Studies have shown that babies take around 20% less milk if there is alcohol present, so they will need to feed more often.

Some infants have been known to go on ‘nursing strike’, probably because of the altered taste of alcohol in the milk.

2. A Pregnant Woman Cannot Continue Breastfeeding.

FALSE.

Sometimes, women become pregnant while they breastfeed. If the mother wishes to, she can continue breastfeeding. It isn’t dangerous for the foetus or the breastfed child. However, hormonal changes during pregnancy may affect the quantity and composition of milk production. If the quantity of breast milk is insufficient, it’s possible to complement it with infant formula. Some babies won’t like the new milk composition and will lose interest in breastfeeding.

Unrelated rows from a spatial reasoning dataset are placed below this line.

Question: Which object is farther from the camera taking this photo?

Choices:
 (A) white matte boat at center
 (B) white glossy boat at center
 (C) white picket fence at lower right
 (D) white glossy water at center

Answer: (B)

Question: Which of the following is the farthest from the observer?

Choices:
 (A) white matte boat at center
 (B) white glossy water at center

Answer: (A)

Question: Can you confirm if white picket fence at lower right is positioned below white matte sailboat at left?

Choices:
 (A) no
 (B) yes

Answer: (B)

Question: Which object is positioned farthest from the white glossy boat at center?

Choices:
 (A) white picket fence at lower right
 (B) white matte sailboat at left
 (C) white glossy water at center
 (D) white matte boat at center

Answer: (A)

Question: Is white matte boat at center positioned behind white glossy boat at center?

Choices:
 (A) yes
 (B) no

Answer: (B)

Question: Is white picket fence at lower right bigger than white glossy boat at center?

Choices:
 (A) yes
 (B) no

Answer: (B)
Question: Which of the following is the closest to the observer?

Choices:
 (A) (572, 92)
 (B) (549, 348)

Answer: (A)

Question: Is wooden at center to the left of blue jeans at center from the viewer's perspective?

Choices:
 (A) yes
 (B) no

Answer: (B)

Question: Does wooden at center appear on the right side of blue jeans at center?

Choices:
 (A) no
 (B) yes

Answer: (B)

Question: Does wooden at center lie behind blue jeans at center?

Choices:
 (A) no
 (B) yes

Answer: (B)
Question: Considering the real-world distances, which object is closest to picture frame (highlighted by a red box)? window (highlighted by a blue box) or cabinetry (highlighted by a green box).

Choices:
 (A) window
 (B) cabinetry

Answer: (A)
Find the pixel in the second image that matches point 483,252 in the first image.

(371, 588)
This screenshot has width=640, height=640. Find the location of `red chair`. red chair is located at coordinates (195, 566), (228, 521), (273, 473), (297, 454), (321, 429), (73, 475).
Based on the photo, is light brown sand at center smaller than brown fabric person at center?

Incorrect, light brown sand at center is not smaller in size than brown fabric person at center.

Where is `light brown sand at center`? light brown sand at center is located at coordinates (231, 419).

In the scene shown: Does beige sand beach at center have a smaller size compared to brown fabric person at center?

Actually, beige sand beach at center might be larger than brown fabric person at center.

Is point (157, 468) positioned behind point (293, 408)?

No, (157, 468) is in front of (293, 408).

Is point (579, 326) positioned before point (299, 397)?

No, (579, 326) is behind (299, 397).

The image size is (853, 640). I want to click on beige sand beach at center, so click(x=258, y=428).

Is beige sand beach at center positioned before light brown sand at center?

3. You Have To Wean Your Baby Before You Resume Work

FALSE.

If you continue to nurse in the morning and at night, in addition to pumping twice, you should be able to maintain an adequate milk supply. Be commit to pumping, you can give your baby breast milk for as long as you wish. Pumping three times a day when you are at work—preferably at the same times she would normally nurse—until your baby is 6 months old. After that, when she’s eating some solids, you can drop down to twice a day.

4. You Have to Stop If You Get Sick.

FALSE.

Taking a hiatus from breastfeeding won’t protect your baby from your ailment.

By the time you feel ill, it is most likely you have already exposed your baby to the infection. By nursing while you are sick you pass along protective antibodies, helping your little one to stay healthy.

5. Breastfeeding will stop you from getting pregnant

FALSE.

Lactation amenorrhea method can be 98 percent effective in preventing pregnancy. However, for this to work, this must be in place. You are breastfeeding exclusively (and that means frequently, day and night), your baby is younger than 6 months and your period hasn’t resumed.

If you are not ready to be pregnant again, do not rely on breastfeeding for birth control.